• Check out the new Feedback and suggestions forum. This adds the ability to add ideas for the site and upvote/downvote them. It would be great to hear from you all in how we can boost site activity and who would like to assist with some exciting ideas from Rob and I.

Slipped skin


New Member
This is the only place Iv found this detail
Iv rescued a boa in on week 4 with her we have vets but I need your help..

if it’s indeed slipped skin which is most probably caused in this instant by malnutrition how can I help her
Or will this be a sad road with a bad ending F9B8C74D-B1F5-4C11-831A-0ED0660B2D2E.jpeg


Site Admin
Staff member
You will find that by keeping the enclosure clean, smaller feeds and time, that should heal on its own. A vet visit may be required if it becomes infected however.

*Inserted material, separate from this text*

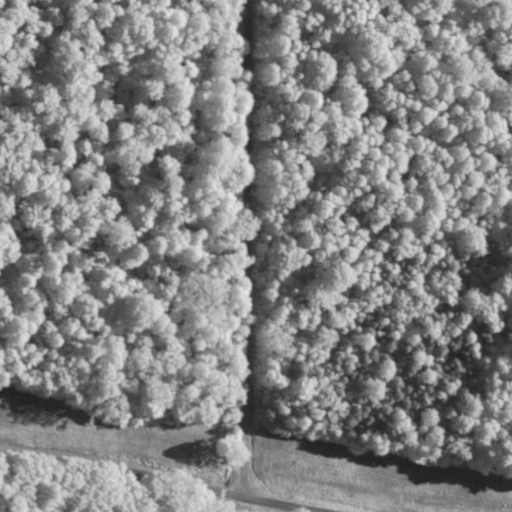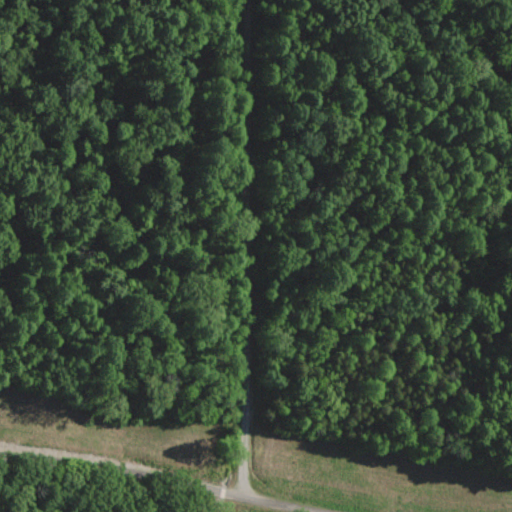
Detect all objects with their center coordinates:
road: (241, 246)
road: (163, 480)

That is how we would deal with Australian Snakes in this manner.


Almost Legendary
APS Veteran
Trusted Seller
This will have been caused by a mechanical injury. Snakes which are otherwise in good health usually recover from this sort of injury remarkably well and reptiles are surprisingly resistant to infections - something like that on a human would almost certainly get seriously infected, but on a reptile something like that will generally not be an issue and even without any form of treatment will generally heal up without issue. Keep a close eye on it, it'll almost certainly go into a slough cycle immediately. If you know exactly what you're doing you can apply an adhesive bandage until the next slough (which will come off with the slough), but don't attempt to do this yourself unless you know exactly what you're doing as getting it wrong can cause more problems, and it shouldn't be necessary.

As Stuart says, keep the enclosure clean, but personally, I would strongly recommend against feeding until after the next slough.

The next slough may not come off neatly at the site of the injury. If so, don't try to remove the skin or any scab type material around the injury as it will act as a sort of bandage/protection until the following slough. If the snake is underweight you may want to offer a smallish meal after the next slough, but if the snake has reasonable body condition, just leave it until a second slough if after the first it's not closed.